• _Assignment_
In your copy of the listing below, reproduce each word exactly and include no pictures.
Input data START
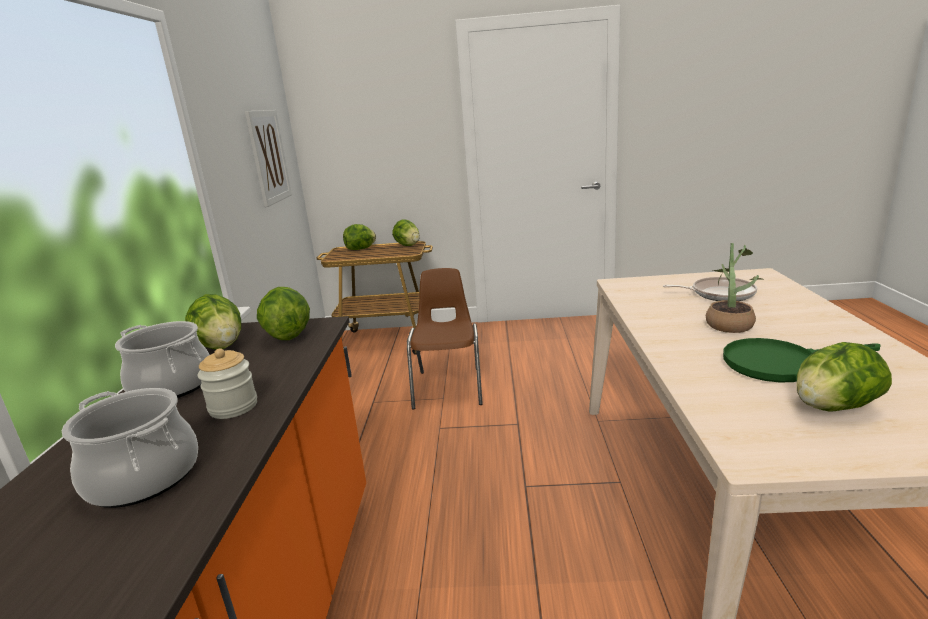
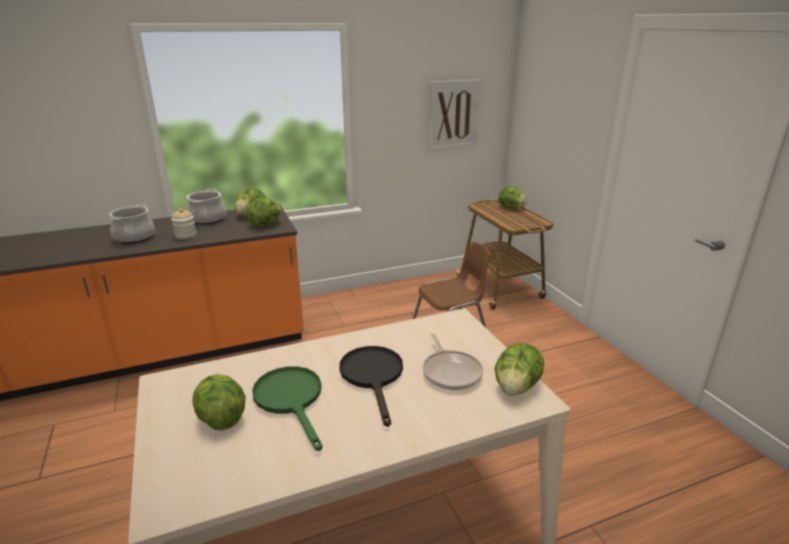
camera: 65 degrees right, 5 degrees up
lettuce [392,219,420,246] -> lettuce moved to [495,343,544,396]
potted plant [706,243,764,333] -> black frying pan [339,346,403,427]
Input data END
• _Solution below_
camera: 65 degrees right, 5 degrees up
lettuce [392,219,420,246] -> lettuce moved to [495,343,544,396]
potted plant [706,243,764,333] -> black frying pan [339,346,403,427]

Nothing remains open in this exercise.